Stored data entries
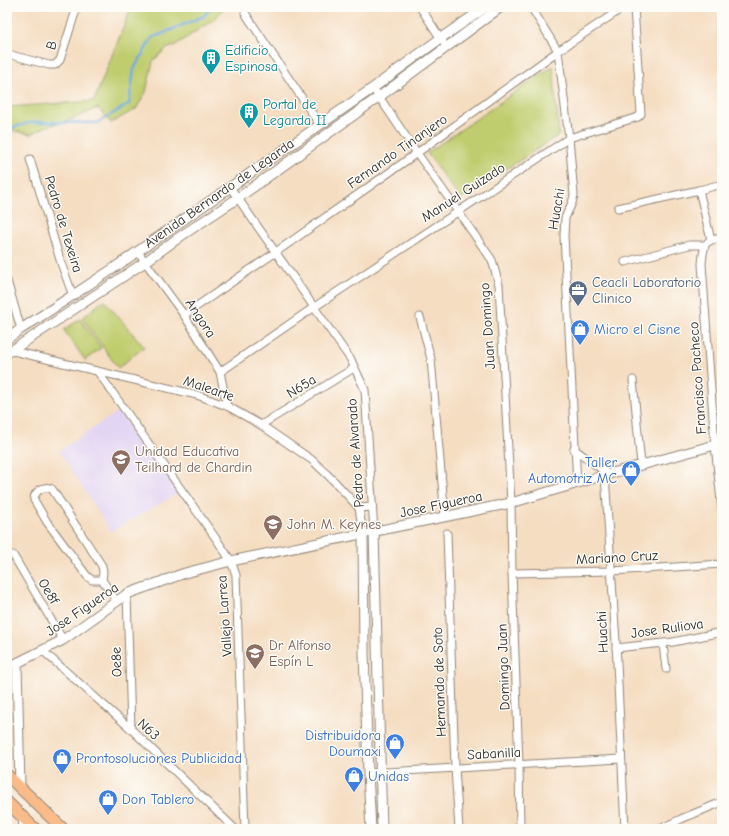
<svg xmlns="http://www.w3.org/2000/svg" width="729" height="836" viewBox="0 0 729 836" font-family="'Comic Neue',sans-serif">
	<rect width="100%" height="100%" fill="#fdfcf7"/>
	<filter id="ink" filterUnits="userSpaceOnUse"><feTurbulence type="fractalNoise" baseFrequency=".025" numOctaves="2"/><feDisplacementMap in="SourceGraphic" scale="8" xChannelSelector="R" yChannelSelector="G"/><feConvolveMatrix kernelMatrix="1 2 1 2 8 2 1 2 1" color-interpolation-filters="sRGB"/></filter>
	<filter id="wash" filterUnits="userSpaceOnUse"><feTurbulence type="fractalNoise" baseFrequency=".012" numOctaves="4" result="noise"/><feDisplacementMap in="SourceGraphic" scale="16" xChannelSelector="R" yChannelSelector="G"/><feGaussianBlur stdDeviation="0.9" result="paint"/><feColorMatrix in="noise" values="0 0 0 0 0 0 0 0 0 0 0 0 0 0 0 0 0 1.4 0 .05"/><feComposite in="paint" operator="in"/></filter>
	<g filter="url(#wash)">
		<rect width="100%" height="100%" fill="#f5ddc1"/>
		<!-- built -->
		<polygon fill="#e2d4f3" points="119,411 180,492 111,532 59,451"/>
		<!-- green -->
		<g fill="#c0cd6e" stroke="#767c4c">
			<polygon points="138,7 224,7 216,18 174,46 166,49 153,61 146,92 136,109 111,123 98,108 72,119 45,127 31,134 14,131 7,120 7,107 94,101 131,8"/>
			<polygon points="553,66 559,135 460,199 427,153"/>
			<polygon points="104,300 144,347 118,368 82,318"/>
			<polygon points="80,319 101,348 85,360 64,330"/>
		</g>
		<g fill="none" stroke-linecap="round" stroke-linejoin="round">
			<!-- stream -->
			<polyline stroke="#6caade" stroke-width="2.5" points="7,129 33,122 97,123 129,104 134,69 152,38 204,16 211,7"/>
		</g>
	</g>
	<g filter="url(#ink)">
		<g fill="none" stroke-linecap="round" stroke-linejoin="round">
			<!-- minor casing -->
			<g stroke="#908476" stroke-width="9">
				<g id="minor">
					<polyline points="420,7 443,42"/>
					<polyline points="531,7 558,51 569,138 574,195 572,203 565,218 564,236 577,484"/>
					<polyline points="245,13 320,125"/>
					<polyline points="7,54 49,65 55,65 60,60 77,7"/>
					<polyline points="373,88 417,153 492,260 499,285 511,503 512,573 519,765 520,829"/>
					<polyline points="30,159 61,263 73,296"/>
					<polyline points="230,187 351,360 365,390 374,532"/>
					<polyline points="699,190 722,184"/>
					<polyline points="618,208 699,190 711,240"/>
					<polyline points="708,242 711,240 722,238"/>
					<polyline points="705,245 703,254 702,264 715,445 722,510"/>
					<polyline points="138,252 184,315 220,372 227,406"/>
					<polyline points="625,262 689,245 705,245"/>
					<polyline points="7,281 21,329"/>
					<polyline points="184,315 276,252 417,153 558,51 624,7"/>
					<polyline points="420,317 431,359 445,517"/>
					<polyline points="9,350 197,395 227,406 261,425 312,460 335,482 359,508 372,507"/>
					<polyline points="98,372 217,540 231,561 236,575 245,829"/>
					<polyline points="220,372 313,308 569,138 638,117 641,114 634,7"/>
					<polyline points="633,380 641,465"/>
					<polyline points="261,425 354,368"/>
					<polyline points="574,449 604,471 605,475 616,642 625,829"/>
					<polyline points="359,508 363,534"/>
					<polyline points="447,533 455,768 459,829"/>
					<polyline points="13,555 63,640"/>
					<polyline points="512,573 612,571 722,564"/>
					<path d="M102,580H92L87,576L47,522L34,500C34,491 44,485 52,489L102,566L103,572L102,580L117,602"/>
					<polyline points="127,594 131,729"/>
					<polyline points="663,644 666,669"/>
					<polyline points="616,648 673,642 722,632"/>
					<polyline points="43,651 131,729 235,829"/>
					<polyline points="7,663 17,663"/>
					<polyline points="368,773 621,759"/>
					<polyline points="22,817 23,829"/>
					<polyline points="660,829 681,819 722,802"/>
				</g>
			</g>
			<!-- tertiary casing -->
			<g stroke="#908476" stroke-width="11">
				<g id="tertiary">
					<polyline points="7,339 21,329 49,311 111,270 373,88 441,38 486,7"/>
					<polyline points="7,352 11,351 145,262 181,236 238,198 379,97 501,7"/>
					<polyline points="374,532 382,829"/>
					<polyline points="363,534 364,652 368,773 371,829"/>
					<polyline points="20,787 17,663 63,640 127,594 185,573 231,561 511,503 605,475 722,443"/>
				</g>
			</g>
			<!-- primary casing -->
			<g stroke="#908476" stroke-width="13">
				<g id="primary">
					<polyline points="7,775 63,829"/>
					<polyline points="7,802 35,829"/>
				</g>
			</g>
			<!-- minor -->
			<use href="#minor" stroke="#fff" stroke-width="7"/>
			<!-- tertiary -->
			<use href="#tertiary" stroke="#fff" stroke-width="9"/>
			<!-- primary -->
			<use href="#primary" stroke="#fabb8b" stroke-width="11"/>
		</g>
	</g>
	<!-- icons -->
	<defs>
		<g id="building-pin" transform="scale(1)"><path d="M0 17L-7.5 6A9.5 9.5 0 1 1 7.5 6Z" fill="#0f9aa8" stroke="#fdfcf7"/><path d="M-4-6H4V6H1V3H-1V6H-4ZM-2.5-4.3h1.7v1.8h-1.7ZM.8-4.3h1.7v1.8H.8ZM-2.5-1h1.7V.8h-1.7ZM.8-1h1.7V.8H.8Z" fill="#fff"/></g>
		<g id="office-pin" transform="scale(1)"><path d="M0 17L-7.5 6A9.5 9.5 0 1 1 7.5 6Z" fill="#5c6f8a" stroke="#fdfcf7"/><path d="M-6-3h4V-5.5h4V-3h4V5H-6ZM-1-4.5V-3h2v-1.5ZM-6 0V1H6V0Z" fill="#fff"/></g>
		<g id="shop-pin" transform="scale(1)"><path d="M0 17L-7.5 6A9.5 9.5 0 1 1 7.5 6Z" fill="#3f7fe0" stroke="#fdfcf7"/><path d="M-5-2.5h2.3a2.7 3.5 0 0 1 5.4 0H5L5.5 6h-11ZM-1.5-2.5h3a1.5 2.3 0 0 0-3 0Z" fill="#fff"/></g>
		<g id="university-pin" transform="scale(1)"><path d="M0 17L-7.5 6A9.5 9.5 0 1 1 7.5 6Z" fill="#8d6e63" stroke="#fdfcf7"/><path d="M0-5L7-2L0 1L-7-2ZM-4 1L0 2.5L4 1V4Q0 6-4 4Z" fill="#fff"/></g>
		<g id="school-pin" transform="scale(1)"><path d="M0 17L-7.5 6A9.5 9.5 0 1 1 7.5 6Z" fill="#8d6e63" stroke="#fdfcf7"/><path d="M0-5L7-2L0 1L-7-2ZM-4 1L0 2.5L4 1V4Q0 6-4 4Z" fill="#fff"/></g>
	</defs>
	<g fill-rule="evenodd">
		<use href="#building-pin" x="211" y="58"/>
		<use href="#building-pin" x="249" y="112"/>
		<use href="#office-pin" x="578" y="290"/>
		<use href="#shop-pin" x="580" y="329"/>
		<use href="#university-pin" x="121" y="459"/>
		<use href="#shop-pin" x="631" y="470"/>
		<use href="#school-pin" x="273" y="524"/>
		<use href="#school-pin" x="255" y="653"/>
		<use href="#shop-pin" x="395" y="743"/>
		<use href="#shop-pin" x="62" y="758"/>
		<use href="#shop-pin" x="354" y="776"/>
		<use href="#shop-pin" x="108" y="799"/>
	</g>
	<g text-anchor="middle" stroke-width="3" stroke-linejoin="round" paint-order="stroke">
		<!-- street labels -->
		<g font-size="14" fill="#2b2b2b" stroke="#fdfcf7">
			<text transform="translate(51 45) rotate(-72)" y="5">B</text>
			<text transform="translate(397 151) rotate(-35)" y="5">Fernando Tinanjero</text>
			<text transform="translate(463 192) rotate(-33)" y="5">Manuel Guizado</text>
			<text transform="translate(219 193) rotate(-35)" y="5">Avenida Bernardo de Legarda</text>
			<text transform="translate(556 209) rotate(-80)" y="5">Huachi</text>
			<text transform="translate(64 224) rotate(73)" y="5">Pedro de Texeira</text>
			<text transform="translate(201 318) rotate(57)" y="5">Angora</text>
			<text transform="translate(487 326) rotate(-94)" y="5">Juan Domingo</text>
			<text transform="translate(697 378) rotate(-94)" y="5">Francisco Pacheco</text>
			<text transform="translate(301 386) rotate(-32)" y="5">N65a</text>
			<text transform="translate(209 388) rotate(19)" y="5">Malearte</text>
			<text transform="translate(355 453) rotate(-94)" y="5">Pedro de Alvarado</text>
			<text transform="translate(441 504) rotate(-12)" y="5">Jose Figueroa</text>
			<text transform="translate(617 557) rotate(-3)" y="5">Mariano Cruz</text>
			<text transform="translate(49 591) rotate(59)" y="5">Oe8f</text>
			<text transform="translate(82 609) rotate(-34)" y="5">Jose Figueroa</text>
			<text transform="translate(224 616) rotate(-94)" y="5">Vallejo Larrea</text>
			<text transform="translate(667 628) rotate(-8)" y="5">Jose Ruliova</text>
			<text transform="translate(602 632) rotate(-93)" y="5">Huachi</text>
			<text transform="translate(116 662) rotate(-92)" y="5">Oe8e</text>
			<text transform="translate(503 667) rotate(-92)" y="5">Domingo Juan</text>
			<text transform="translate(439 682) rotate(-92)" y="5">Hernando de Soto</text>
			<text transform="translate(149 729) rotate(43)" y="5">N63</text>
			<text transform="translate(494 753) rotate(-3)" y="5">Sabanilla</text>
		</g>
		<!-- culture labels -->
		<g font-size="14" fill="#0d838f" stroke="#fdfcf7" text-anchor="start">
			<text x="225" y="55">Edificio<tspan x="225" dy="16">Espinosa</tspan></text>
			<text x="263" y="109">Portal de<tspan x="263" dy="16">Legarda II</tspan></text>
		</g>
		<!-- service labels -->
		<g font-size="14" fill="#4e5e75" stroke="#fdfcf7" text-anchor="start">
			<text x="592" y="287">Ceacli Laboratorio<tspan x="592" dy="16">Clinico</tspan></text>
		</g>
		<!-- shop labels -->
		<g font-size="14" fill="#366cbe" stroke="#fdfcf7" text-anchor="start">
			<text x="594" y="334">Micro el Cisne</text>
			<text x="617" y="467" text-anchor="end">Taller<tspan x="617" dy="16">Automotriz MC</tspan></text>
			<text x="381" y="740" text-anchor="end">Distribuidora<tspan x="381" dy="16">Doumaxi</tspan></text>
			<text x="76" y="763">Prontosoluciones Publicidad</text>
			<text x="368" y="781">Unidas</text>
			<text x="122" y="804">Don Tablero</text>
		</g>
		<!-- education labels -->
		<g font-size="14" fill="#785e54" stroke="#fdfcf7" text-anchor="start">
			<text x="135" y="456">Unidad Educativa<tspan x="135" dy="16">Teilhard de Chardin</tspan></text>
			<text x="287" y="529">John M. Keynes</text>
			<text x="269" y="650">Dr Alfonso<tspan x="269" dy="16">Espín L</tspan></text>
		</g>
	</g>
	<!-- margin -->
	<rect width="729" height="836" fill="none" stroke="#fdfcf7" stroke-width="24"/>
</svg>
--
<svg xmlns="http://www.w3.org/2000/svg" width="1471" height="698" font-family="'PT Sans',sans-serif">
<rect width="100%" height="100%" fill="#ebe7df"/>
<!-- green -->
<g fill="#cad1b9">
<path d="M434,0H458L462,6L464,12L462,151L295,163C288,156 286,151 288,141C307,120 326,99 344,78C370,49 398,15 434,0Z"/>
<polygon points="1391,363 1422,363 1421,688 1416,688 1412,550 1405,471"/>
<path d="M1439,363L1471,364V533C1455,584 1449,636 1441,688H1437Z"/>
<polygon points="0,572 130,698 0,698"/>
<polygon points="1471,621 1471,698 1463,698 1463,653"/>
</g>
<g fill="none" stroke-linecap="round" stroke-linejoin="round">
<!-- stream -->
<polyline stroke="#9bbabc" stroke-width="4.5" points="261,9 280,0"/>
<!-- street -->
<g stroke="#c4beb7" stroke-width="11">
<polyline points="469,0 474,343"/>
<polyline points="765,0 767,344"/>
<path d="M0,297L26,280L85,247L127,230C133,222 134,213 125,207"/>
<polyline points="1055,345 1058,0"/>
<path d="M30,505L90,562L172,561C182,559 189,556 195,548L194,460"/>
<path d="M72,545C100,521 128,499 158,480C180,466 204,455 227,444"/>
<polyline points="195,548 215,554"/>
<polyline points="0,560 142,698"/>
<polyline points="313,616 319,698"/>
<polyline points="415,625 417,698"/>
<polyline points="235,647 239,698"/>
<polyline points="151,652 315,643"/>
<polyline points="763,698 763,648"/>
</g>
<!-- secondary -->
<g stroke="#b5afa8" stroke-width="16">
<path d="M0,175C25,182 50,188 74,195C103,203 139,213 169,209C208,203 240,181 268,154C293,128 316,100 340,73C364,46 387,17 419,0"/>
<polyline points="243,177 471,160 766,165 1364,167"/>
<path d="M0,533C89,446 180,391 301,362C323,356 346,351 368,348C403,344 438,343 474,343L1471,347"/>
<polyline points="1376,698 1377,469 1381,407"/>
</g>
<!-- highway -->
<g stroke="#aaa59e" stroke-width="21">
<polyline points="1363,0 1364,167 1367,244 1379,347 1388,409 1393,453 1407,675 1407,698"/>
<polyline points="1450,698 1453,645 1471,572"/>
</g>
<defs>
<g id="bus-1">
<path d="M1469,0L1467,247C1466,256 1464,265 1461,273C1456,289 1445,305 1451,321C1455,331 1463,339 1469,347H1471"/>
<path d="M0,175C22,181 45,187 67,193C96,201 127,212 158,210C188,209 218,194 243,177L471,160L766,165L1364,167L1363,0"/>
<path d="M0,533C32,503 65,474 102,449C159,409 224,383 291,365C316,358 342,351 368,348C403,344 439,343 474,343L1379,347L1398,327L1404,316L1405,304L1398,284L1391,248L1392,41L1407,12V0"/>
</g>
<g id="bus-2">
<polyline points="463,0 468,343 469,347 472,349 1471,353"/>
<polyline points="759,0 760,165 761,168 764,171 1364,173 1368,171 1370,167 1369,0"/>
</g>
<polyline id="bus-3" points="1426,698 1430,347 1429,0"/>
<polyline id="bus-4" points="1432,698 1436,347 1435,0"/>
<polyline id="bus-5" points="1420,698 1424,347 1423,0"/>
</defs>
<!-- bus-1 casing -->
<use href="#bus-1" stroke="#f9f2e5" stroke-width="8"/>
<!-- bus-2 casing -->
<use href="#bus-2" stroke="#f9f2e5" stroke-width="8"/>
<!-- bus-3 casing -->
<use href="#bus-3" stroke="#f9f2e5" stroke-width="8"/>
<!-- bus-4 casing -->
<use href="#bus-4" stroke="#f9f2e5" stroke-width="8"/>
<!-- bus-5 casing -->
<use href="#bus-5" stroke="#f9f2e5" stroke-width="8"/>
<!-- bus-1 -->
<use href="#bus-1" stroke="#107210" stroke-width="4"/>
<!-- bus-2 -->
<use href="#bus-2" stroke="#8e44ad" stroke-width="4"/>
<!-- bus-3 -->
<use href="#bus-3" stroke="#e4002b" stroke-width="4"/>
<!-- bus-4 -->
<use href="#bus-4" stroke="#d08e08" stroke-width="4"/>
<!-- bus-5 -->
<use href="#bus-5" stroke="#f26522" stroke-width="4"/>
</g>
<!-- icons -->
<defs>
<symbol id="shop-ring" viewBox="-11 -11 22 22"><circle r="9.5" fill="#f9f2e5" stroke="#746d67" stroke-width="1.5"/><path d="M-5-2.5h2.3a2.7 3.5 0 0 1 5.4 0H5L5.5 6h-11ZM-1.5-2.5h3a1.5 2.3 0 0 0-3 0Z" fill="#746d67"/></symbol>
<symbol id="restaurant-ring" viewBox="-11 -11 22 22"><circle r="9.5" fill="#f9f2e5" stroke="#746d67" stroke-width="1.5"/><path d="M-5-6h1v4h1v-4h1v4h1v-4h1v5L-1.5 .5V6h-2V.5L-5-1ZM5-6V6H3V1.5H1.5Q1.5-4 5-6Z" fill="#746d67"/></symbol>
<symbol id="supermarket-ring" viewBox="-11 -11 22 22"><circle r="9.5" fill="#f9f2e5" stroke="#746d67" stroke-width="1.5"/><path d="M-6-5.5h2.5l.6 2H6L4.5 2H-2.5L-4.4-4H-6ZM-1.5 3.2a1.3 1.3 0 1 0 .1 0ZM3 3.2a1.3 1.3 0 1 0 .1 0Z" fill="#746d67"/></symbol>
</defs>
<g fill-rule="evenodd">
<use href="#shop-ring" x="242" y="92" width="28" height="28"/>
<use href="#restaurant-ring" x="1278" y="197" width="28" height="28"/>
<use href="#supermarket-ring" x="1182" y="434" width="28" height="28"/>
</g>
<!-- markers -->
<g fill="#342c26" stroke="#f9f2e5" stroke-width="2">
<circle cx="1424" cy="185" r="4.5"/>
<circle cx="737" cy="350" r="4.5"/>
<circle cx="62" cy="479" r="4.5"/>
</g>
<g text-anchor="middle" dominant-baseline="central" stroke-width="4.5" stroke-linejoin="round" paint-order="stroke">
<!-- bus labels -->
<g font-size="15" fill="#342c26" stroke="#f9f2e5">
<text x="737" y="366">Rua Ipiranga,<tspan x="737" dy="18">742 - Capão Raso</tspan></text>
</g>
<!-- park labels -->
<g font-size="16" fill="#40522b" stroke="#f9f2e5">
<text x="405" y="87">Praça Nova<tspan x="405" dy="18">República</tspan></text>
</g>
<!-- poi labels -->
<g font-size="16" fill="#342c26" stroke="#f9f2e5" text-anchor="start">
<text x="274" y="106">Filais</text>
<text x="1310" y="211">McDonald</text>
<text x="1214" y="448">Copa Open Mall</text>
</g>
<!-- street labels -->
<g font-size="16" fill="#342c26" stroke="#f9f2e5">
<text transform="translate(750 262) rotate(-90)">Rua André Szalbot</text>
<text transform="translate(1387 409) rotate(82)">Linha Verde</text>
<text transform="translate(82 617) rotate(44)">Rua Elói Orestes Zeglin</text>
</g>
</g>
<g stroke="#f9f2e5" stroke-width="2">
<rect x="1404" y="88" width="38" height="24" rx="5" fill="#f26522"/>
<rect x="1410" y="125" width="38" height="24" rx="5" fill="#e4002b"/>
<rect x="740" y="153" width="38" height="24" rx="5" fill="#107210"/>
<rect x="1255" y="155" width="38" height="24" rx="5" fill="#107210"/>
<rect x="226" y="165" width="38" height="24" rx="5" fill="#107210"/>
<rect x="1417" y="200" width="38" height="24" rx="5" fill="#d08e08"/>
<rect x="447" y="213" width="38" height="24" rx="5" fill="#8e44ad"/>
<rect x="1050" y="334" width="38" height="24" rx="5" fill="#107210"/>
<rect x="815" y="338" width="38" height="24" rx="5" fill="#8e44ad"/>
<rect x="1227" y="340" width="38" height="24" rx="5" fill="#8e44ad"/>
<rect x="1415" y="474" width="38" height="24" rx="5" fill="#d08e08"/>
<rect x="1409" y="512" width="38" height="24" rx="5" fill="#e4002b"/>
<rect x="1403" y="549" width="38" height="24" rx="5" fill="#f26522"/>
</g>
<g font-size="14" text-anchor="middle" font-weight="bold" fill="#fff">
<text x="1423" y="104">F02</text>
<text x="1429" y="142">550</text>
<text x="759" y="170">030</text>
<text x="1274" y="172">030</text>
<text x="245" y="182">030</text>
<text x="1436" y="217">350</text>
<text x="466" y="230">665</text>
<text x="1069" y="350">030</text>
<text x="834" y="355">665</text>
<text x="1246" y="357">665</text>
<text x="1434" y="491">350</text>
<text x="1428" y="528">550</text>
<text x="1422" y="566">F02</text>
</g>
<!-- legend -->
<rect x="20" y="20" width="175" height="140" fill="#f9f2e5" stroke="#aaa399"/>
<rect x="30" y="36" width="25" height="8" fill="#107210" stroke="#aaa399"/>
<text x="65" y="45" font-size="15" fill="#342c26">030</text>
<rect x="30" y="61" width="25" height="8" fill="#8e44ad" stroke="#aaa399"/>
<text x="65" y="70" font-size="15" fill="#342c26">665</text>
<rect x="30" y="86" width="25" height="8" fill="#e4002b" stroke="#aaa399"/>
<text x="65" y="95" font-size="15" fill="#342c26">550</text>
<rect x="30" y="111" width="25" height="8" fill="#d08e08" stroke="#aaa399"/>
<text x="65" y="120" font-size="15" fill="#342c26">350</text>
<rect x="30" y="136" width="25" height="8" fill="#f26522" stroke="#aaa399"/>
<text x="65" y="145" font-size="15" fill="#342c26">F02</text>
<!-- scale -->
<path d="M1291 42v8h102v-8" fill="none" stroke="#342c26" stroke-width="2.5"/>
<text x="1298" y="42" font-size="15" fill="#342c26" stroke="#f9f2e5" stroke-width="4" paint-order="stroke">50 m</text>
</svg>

#### WHAT THE TASK REQUIRES:
In the data above, find each line where the string "rule" appears, then copy it.

#### PROBLEM SOLUTION:
	<g fill-rule="evenodd">
<g fill-rule="evenodd">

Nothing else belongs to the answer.